#### ASSIGNED TASK:
Update the text of the listing below by replacing "Khánh Hòa" with "Đà Nẵng" and leaving everything else unchanged. Omit the pictures from your answer.

#### EXERCISE INPUTS:
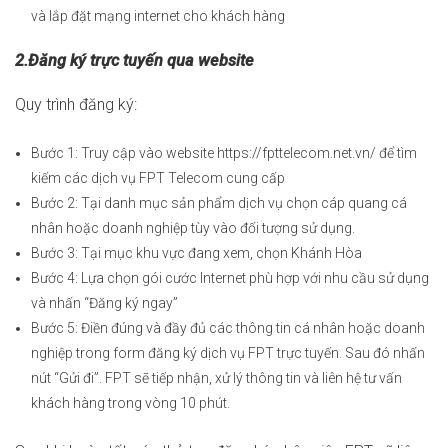
và lắp đặt mạng internet cho khách hàng
2.Đăng ký trực tuyến qua website
Quy trình đăng ký:
Bước 1: Truy cập vào website
https://fpttelecom.net.vn/
để tìm
kiếm các dịch vụ FPT Telecom cung cấp
Bước 2: Tại danh mục sản phẩm dịch vụ chọn cáp quang cá
nhân hoặc doanh nghiệp tùy vào đối tượng sử dụng.
Bước 3: Tại mục khu vực đang xem, chọn Khánh Hòa
Bước 4: Lựa chọn gói cước Internet phù hợp với nhu cầu sử dụng
và nhấn “Đăng ký ngay”
Bước 5: Điền đúng và đầy đủ các thông tin cá nhân hoặc doanh
nghiệp trong form đăng ký dịch vụ FPT trực tuyến. Sau đó nhấn
nút “Gửi đi”. FPT sẽ tiếp nhận, xử lý thông tin và liên hệ tư vấn
khách hàng trong vòng 10 phút.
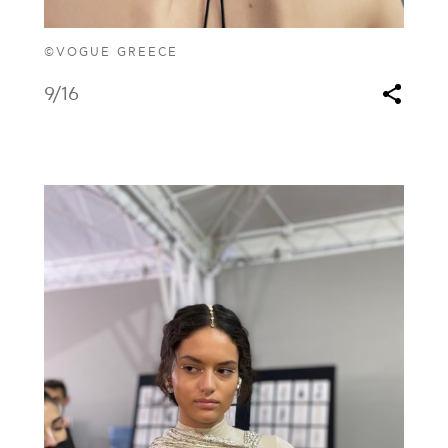
©VOGUE GREECE
9
/16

#### RESPONSE TO THIS TASK:
và lắp đặt mạng internet cho khách hàng
2.Đăng ký trực tuyến qua website
Quy trình đăng ký:
Bước 1: Truy cập vào website
https://fpttelecom.net.vn/
để tìm
kiếm các dịch vụ FPT Telecom cung cấp
Bước 2: Tại danh mục sản phẩm dịch vụ chọn cáp quang cá
nhân hoặc doanh nghiệp tùy vào đối tượng sử dụng.
Bước 3: Tại mục khu vực đang xem, chọn Đà Nẵng
Bước 4: Lựa chọn gói cước Internet phù hợp với nhu cầu sử dụng
và nhấn “Đăng ký ngay”
Bước 5: Điền đúng và đầy đủ các thông tin cá nhân hoặc doanh
nghiệp trong form đăng ký dịch vụ FPT trực tuyến. Sau đó nhấn
nút “Gửi đi”. FPT sẽ tiếp nhận, xử lý thông tin và liên hệ tư vấn
khách hàng trong vòng 10 phút.
©VOGUE GREECE
9
/16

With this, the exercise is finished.